After my last foray into hominin fossils, I got an email asking me if I thought the discontinuity was just ignorance, since we don't have that many fossils from 3-4 million "years" ago.  I guess the implication would be that as we find more fossils that tell us about "human evolution," then whatever I'm doing with my little clustering will become irrelevant, since I would have proven to myself that humans are related to nonhumans.  Or something like that.  Regardless of the grandiose implications, it's a perfectly legitimate question, especially after I became so confident with H. naledi that that very scenario would not happen: We will not find a fossil that will bridge the gap separating humans from non-humans.
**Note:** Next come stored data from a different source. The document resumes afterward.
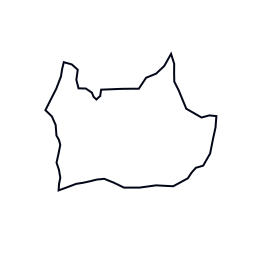 outline of Tərtər, rotated 204°
{"feature_id": "AZE-1738", "entity_name": "Tərtər", "entity_type": "District", "adm_level": 1, "iso_a3": "AZE", "parent_name": "Azerbaijan", "parent_adm1": "", "projection": "albers", "projection_center": [46.821, 40.256], "detail": "fine", "context": "isolated", "style": "outline", "palette": "ink", "viewbox_px": 256, "rotation_deg": 204, "n_neighbors": 0, "source": "natural_earth", "source_scale": "10m", "svg_char_len": 1020}
<svg xmlns="http://www.w3.org/2000/svg" viewBox="0 0 256 256"><g transform="rotate(204 128 128)"><path d="M213.4,162.0L208.6,162.7L208.3,162.8L205.2,163.2L197.6,160.8L194.8,151.0L189.3,144.1L182.6,146.9L175.3,145.6L172.2,142.5L168.7,141.3L168.5,141.2L166.4,146.0L166.5,146.1L168.1,152.1L149.9,161.1L138.8,166.2L136.9,167.0L134.1,168.3L131.9,181.3L124.4,189.1L120.1,199.4L118.8,213.2L111.9,205.4L110.3,201.7L108.2,196.9L104.6,189.2L97.2,183.2L82.6,169.3L65.1,167.5L58.8,172.6L52.1,174.8L48.3,164.2L45.7,151.7L42.6,138.1L44.0,124.2L46.9,121.7L49.8,119.3L51.8,113.0L52.9,106.3L54.8,103.9L58.9,98.5L63.0,93.2L64.8,92.5L68.1,91.2L79.1,87.0L93.1,78.3L107.4,71.9L116.1,72.2L117.8,72.2L118.3,72.3L129.1,71.9L132.5,69.9L135.4,68.3L141.3,63.7L146.9,59.6L152.6,55.9L159.1,49.5L166.0,42.8L168.2,48.7L169.6,55.0L174.0,61.6L179.2,67.3L181.0,76.2L183.0,85.0L186.2,89.0L190.3,92.0L195.3,101.3L202.2,107.6L210.7,110.7L210.2,121.6L209.5,134.7L210.2,147.8L212.1,154.8L213.4,162.0Z" fill="none" stroke="#020617" stroke-width="2"/></g></svg>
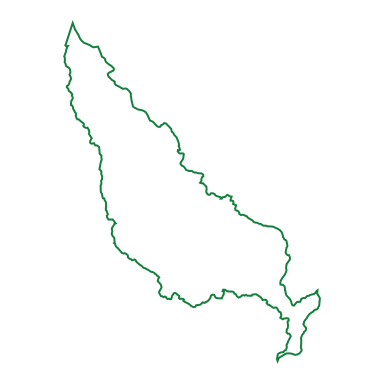 the district of São Valério, Tocantins, Brazil
{"feature_id": "56859067B12336080421503", "entity_name": "São Valério", "entity_type": "district", "adm_level": 2, "iso_a3": "BRA", "parent_name": "Brazil", "parent_adm1": "Tocantins", "projection": "orthographic", "projection_center": [-48.122, -11.769], "detail": "fine", "context": "isolated", "style": "outline", "palette": "green", "viewbox_px": 384, "rotation_deg": 0, "n_neighbors": 0, "source": "geoboundaries", "source_scale": "gbopen_adm2", "svg_char_len": 5981}
<svg xmlns="http://www.w3.org/2000/svg" viewBox="0 0 384 384"><path d="M65.4,45.5L66.3,46.2L67.8,46.1L67.1,47.2L66.2,49.9L66.0,51.5L64.2,56.5L64.8,57.4L64.9,60.8L64.6,62.1L65.4,63.4L66.1,66.0L69.0,67.9L70.1,69.6L70.4,72.1L69.5,74.8L70.3,76.0L71.1,78.7L70.5,80.2L69.7,81.4L69.1,83.9L68.3,85.3L67.0,86.1L66.8,87.2L68.4,89.0L68.6,90.5L69.3,91.4L70.3,91.8L72.3,94.3L71.8,95.2L72.8,97.9L72.3,99.5L71.3,100.9L70.9,105.0L72.1,105.5L72.8,106.8L73.4,109.5L74.3,110.5L74.6,111.8L75.7,112.9L76.0,114.4L75.7,115.7L76.6,118.2L77.3,119.3L78.6,119.3L81.6,122.0L83.8,123.5L83.9,124.9L83.3,125.9L84.0,126.9L86.0,127.9L87.5,127.7L89.2,130.5L89.1,134.2L91.7,138.3L90.2,141.0L90.1,142.1L90.5,143.2L91.5,143.7L94.0,143.2L95.2,145.4L96.8,145.4L99.1,147.0L99.7,153.4L100.2,154.4L101.4,155.3L101.4,158.2L101.7,159.8L101.0,161.2L99.4,169.3L100.7,170.4L101.4,171.5L101.2,173.8L102.2,176.6L102.0,179.4L101.2,180.7L101.4,184.0L100.6,185.5L100.8,191.9L102.1,194.1L102.5,197.2L103.0,198.3L104.2,198.4L104.6,200.0L105.8,202.0L106.1,204.3L105.8,209.9L106.7,210.9L106.9,212.2L107.7,213.6L107.7,214.7L106.8,215.8L107.1,217.4L108.5,219.6L112.7,219.5L115.7,223.4L114.4,223.8L113.8,225.2L112.2,227.5L111.8,228.9L112.3,231.3L111.7,233.8L112.3,235.5L114.3,237.9L114.6,242.1L114.0,243.0L115.2,243.9L115.5,245.6L116.7,247.3L117.9,248.2L122.0,253.0L123.3,253.5L124.6,253.2L125.8,253.6L126.6,254.2L127.8,255.3L127.9,257.2L129.1,258.5L130.9,259.2L132.1,260.3L134.7,259.5L135.7,260.3L136.3,261.7L139.3,264.4L141.6,265.9L143.3,267.7L144.9,268.2L148.6,270.1L150.8,271.7L152.1,271.9L153.6,272.5L154.6,273.2L155.3,274.1L156.4,274.6L157.0,275.6L158.2,276.3L159.2,277.4L158.4,278.5L157.7,281.0L160.6,284.3L161.3,286.1L161.5,287.7L159.1,291.8L159.2,293.0L161.0,296.2L162.4,296.3L163.4,297.2L164.9,296.5L166.1,297.2L166.6,298.3L167.7,299.0L169.1,298.7L170.1,299.3L171.3,299.0L172.1,295.8L174.2,293.0L175.3,293.1L176.5,293.7L177.5,294.8L178.8,295.6L179.3,296.5L178.9,297.8L179.6,298.9L181.4,298.7L183.2,299.0L184.0,299.6L183.3,300.8L184.6,301.8L187.8,303.3L189.7,304.5L191.5,306.2L193.4,307.1L194.4,307.0L195.5,306.6L196.1,305.3L199.9,304.8L201.8,303.4L202.4,302.4L204.7,302.9L205.5,302.1L206.8,301.7L208.4,300.5L209.4,299.3L210.6,297.3L210.7,296.1L211.5,295.1L212.8,294.7L214.3,294.8L214.8,296.3L215.5,297.4L216.7,298.2L221.8,298.4L222.8,295.8L223.7,294.5L223.9,291.5L222.6,291.2L223.2,289.7L224.8,289.7L227.3,291.2L228.3,291.4L232.8,291.7L233.9,292.3L234.4,293.7L236.0,294.4L236.6,295.8L237.5,296.9L238.7,297.6L241.1,296.4L242.1,295.3L243.5,295.2L244.7,295.6L245.9,294.9L247.0,295.6L251.6,295.8L252.4,294.6L256.0,294.2L260.2,296.8L262.0,298.7L262.5,300.0L264.8,299.7L266.3,300.1L267.2,301.6L266.6,303.1L268.1,304.8L269.2,304.8L272.5,307.3L273.8,307.9L275.1,307.5L276.3,307.5L277.1,308.3L279.1,311.8L280.6,312.3L281.4,315.7L280.3,317.8L282.9,319.3L283.8,318.6L286.6,318.2L288.0,318.4L288.7,319.3L288.7,320.6L287.8,321.2L287.6,322.4L288.1,325.5L287.7,328.2L286.8,329.3L286.5,332.4L287.8,333.7L289.1,333.7L290.4,335.1L290.7,336.4L288.2,341.2L287.4,343.5L286.6,344.7L286.8,347.5L286.0,350.0L284.6,350.5L283.5,352.0L280.4,352.6L278.8,353.4L277.8,354.3L277.0,359.2L277.6,361.0L278.9,357.9L285.7,353.7L287.1,353.4L289.8,353.4L291.4,353.6L295.2,354.9L297.9,354.3L299.5,353.4L301.4,351.0L301.7,350.0L300.8,347.3L301.2,344.5L301.3,340.6L301.0,338.0L302.2,334.9L303.6,333.2L304.0,331.9L305.5,330.8L306.1,328.9L305.9,327.4L304.7,326.5L303.3,324.0L303.9,323.1L304.1,321.7L305.8,319.2L306.7,318.4L307.3,316.9L309.2,314.4L311.0,312.9L313.2,311.6L313.9,310.6L315.0,309.7L316.9,309.4L318.0,308.3L318.3,307.1L319.2,305.7L319.8,298.9L319.7,297.7L317.2,293.7L317.5,290.4L316.2,291.4L315.2,293.1L314.2,293.9L310.0,295.0L308.9,295.8L307.2,296.0L305.0,298.1L303.5,298.0L302.1,298.5L301.1,299.2L300.9,300.3L300.1,301.8L297.1,302.0L296.3,302.7L294.1,305.5L293.1,305.5L291.9,304.5L291.1,301.4L290.0,299.2L286.4,295.3L285.7,293.2L285.5,291.5L284.9,289.9L284.9,288.1L284.5,286.3L282.8,284.8L280.5,284.6L280.3,282.7L280.6,281.0L282.0,278.4L285.0,274.3L286.2,271.5L286.5,269.7L286.1,268.1L286.5,264.4L289.8,259.5L290.1,258.1L289.1,255.2L287.5,255.1L286.3,254.0L285.6,252.5L286.6,247.4L287.4,246.5L287.3,244.9L286.3,240.5L284.2,239.3L283.9,238.2L283.0,237.1L282.9,235.9L282.2,233.3L281.4,231.8L280.0,230.3L278.4,229.1L272.9,226.6L267.6,226.3L265.9,225.7L263.3,225.7L260.8,224.0L259.3,223.8L256.8,222.7L254.5,222.4L253.3,221.6L252.4,220.3L248.5,218.2L247.4,217.2L246.9,216.3L245.7,216.0L244.7,215.3L242.3,214.7L241.0,215.0L239.4,214.0L239.1,212.3L238.0,211.1L235.5,210.1L235.1,208.4L235.7,207.0L236.0,205.2L233.1,204.0L233.5,202.3L233.1,201.0L232.0,200.7L230.6,200.7L230.6,199.4L231.6,196.6L229.4,196.2L228.3,195.2L227.2,194.9L225.1,196.9L222.6,197.3L221.8,198.6L220.5,198.7L220.8,197.4L215.6,195.6L214.6,194.1L213.2,193.4L211.8,193.2L210.7,193.5L209.8,194.8L208.3,194.7L207.1,193.7L206.2,191.9L206.6,189.4L206.4,186.7L202.9,183.2L201.5,183.3L200.1,182.8L201.5,180.7L201.3,179.3L202.2,176.9L203.3,176.5L203.3,175.0L202.4,173.9L201.1,173.4L198.1,173.2L196.2,172.5L194.6,172.6L193.1,171.9L191.9,170.9L189.1,171.0L186.2,170.0L184.5,167.4L183.4,166.3L181.9,165.7L180.6,164.0L180.6,162.6L183.1,159.0L183.8,154.1L183.0,153.4L179.9,153.5L178.9,152.8L177.7,151.3L177.9,150.1L179.1,150.3L180.1,149.7L178.7,146.2L179.1,144.7L178.1,141.0L176.5,137.3L173.9,134.5L173.3,132.8L171.8,131.7L171.1,128.7L166.0,123.5L164.2,123.1L162.8,124.5L161.2,125.1L160.1,126.8L158.5,126.9L157.1,126.2L155.6,124.8L153.8,122.6L152.6,121.6L149.9,120.4L147.5,114.9L146.0,112.5L145.2,111.8L142.6,110.4L138.3,109.6L133.5,107.1L132.9,106.1L131.4,99.6L130.8,95.2L130.9,93.5L129.1,91.0L126.6,88.7L125.4,88.5L122.6,88.8L119.5,86.8L115.8,85.0L114.6,83.3L114.8,81.7L111.9,79.9L108.9,77.0L108.0,75.6L107.8,74.0L108.8,72.8L113.1,70.7L114.1,69.3L113.5,68.0L111.2,65.8L108.9,64.4L106.0,61.9L105.3,60.6L105.1,59.1L104.4,58.2L101.9,56.7L101.0,53.9L98.0,46.6L93.6,47.3L91.6,46.4L90.0,45.2L83.8,42.7L81.5,40.5L80.0,38.6L78.5,35.1L75.1,29.5L72.7,23.0L65.4,45.5Z" fill="none" stroke="#15803d" stroke-width="2"/></svg>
That was a long winded explanation, and here's the punchline: I'm excited to see what Little Foot does to my clustering, just like I was excited the last time this happened with Homo naledi.  Maybe I'm even more excited about Little Foot since I've known for years about this skeleton.  I'm also eager to expand my research.  Some of you know that my conclusions about hominin fossils have been publicly criticized recently.  I have been hesitant to continue that "discussion" mostly because I didn't have anything more to say.  My critic won't listen to what I've already published, and I remain convinced that more data are needed to help us develop a better creationist understanding of human origins.  I have no doubt that my critics will continue to ignore me, but that's life.  My goal is always a better understanding of creation not refuting my critics.

If I had to guess at this stage, I would guess that A. prometheus (Little Foot) isn't human.  That's a guess, though.  I've been surprised before.  I guess we'll find out.

Here's a few links to news reports of the Little Foot announcement:
And here's Ron Clarke describing the history of the Little Foot fossil:




Now this is going up without any proofreading, so if it doesn't make sense, I appreciate your forbearance.  I have to go to class right now!